───── SOURCE MATERIAL ─────

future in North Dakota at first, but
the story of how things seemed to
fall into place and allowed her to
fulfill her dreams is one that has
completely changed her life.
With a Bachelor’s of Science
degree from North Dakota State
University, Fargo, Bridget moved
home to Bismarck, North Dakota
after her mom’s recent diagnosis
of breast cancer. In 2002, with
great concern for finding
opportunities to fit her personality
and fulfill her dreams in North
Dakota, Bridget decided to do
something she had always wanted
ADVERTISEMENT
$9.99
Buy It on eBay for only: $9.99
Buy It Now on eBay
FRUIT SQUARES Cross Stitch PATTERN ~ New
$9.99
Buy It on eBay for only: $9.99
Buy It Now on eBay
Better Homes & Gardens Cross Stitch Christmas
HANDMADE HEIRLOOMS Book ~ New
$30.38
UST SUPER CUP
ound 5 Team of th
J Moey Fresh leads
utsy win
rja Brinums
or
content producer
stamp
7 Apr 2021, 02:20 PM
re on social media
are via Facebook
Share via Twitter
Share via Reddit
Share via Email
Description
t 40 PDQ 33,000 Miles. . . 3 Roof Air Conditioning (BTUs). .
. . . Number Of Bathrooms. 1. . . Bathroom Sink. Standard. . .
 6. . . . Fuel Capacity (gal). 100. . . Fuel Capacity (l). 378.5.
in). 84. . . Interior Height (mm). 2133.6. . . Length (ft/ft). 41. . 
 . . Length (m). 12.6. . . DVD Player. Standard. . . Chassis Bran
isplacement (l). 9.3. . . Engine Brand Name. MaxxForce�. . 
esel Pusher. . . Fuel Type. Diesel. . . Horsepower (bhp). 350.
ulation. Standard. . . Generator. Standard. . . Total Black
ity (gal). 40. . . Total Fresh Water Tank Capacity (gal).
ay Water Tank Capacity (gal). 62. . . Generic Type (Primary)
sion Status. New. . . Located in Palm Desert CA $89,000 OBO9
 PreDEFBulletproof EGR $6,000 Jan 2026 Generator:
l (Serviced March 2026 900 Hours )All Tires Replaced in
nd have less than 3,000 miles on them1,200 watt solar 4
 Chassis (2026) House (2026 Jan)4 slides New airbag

─────

TASK GOAL: Please output the records once more, exactly as they were written.

OUTPUT:
future in North Dakota at first, but
the story of how things seemed to
fall into place and allowed her to
fulfill her dreams is one that has
completely changed her life.
With a Bachelor’s of Science
degree from North Dakota State
University, Fargo, Bridget moved
home to Bismarck, North Dakota
after her mom’s recent diagnosis
of breast cancer. In 2002, with
great concern for finding
opportunities to fit her personality
and fulfill her dreams in North
Dakota, Bridget decided to do
something she had always wanted
ADVERTISEMENT
$9.99
Buy It on eBay for only: $9.99
Buy It Now on eBay
FRUIT SQUARES Cross Stitch PATTERN ~ New
$9.99
Buy It on eBay for only: $9.99
Buy It Now on eBay
Better Homes & Gardens Cross Stitch Christmas
HANDMADE HEIRLOOMS Book ~ New
$30.38
UST SUPER CUP
ound 5 Team of th
J Moey Fresh leads
utsy win
rja Brinums
or
content producer
stamp
7 Apr 2021, 02:20 PM
re on social media
are via Facebook
Share via Twitter
Share via Reddit
Share via Email
Description
t 40 PDQ 33,000 Miles. . . 3 Roof Air Conditioning (BTUs). .
. . . Number Of Bathrooms. 1. . . Bathroom Sink. Standard. . .
 6. . . . Fuel Capacity (gal). 100. . . Fuel Capacity (l). 378.5.
in). 84. . . Interior Height (mm). 2133.6. . . Length (ft/ft). 41. . 
 . . Length (m). 12.6. . . DVD Player. Standard. . . Chassis Bran
isplacement (l). 9.3. . . Engine Brand Name. MaxxForce�. . 
esel Pusher. . . Fuel Type. Diesel. . . Horsepower (bhp). 350.
ulation. Standard. . . Generator. Standard. . . Total Black
ity (gal). 40. . . Total Fresh Water Tank Capacity (gal).
ay Water Tank Capacity (gal). 62. . . Generic Type (Primary)
sion Status. New. . . Located in Palm Desert CA $89,000 OBO9
 PreDEFBulletproof EGR $6,000 Jan 2026 Generator:
l (Serviced March 2026 900 Hours )All Tires Replaced in
nd have less than 3,000 miles on them1,200 watt solar 4
 Chassis (2026) House (2026 Jan)4 slides New airbag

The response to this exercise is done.